In 1961, a historian at the University of Pittsburgh named Robert G. Colodny was called before the House Un-American Activities Committee. Colodny was just one of HUAC’s many targets, a list which included screenwriters like Dalton Trumbo and playwrights such as Arthur Miller. HUAC remained a fearsome and fundamentally anti-democratic means of intimidation and often professional ruin even after the height of the McCarthy era’s Red baiting. The professor drew suspicion after he innocuously referred to Cuban “agrarian reforms” in the Pittsburgh Press, which was enough for a local state representative to label Colodny a communist sympathizer. Shortly after, Congress and then the university itself launched investigations. This, it should be said, is what an attack on academic freedom looks like.
Part of what contributed to the professor’s new-found notoriety was that Colodny had been among those idealists and visionaries, including writers like Ernest Hemingway and George Orwell, who enlisted themselves in the army of the democratically elected government of Republican Spain, which in the late 1930’s was threatened and ultimately defeated by the fascist forces of the future dictator Francisco Franco. They were often tarred as “prematurely anti-fascist,” with historian Adam Hochschild explaining in Spain in Our Hearts: Americans in the Spanish Civil War 1936-1939 that for those fighters the conflict was “seen as a moral and political touchstone, a world war in embryo, in a Europe shadowed by the rapid ascent of fascism.” Franco received aid and assistance from Mussolini and Hitler, with the Luftwaffe’s brutal destruction of the Basque city of Guernica indeed a prelude to the coming horror of the bloodiest war in human history. Women and men like Colodny, who served in the international brigades, correctly believed that right-wing nationalism and international fascism should be countered on the battlefields of Spain. As Orwell would write in his 1938 account Homage to Catalonia, “I recognized it immediately as a state of affairs worth fighting for.” From 1937 until the following year, Colodny would fight in a battalion of volunteers known as the Abraham Lincoln Brigade, the first integrated squadron of American soldiers, and one of over fifty international brigades composed of leftists who fought against the Spanish fascists. The future professor sustained a gunshot wound above his right eye which left Colodny partially paralyzed and blind. Despite his injuries, he’d later serve in the American armed forces, going onto receive a doctorate in history at the University of California at Berkeley, where he specialized in the philosophy of science.
Such were the vagaries of a fascinating, if unassuming, professional career until Colodny would be called to account for his anti-fascist record. After his congressional testimony, the University of Pittsburgh was under pressure to terminate Colodny’s appointment, but after six months of investigation they would conclude that the professor’s political opinions and service didn’t constitute a reason for dismissal. Pitt’s Chancellor Edward H. Litchfield wrote in his conclusion to the investigation, in a statement that deserves to be the canonical statement on academic freedom, that a university “embraces and supports the society in which it operates, but it knows no established doctrines, accepts no ordained patterns of behavior, acknowledges no truth as given. Were it otherwise, the university would be unworthy of the role which our society has assigned it.”

RECORDED DATA:
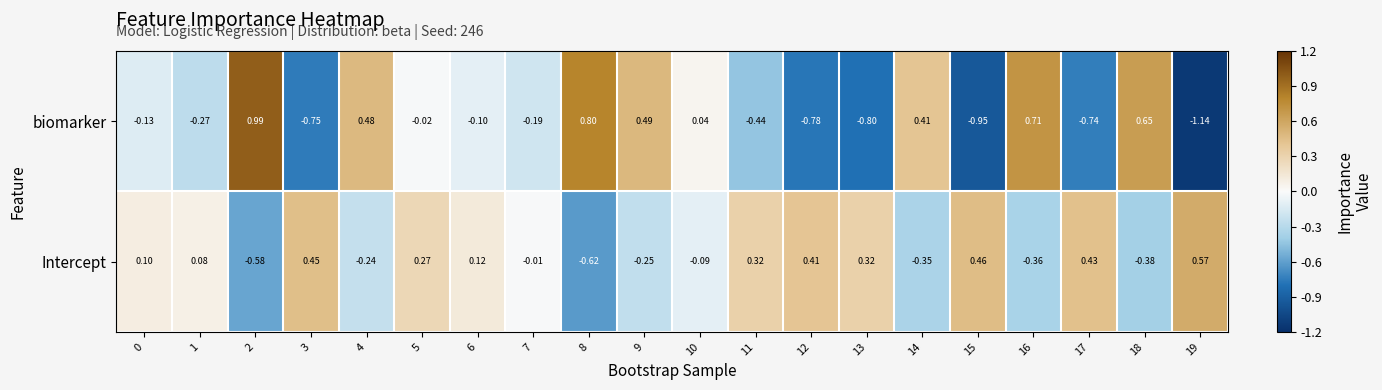

Which series has the widest spread of values?

biomarker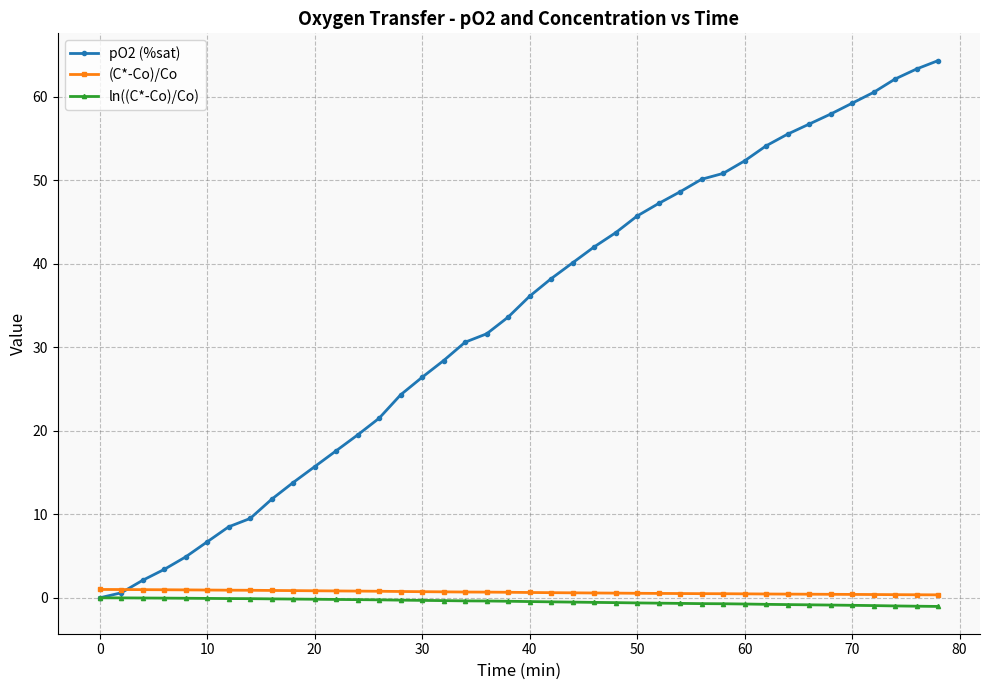

What is the maximum value shown in the chart?

64.3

TRY IT:
Please transcribe the part of the passage on Robert Colodny starting with "In 1961, a historian" and going on through "freedom looks like.".

WRITTEN ANSWER:
In 1961, a historian at the University of Pittsburgh named Robert G. Colodny was called before the House Un-American Activities Committee. Colodny was just one of HUAC’s many targets, a list which included screenwriters like Dalton Trumbo and playwrights such as Arthur Miller. HUAC remained a fearsome and fundamentally anti-democratic means of intimidation and often professional ruin even after the height of the McCarthy era’s Red baiting. The professor drew suspicion after he innocuously referred to Cuban “agrarian reforms” in the Pittsburgh Press, which was enough for a local state representative to label Colodny a communist sympathizer. Shortly after, Congress and then the university itself launched investigations. This, it should be said, is what an attack on academic freedom looks like.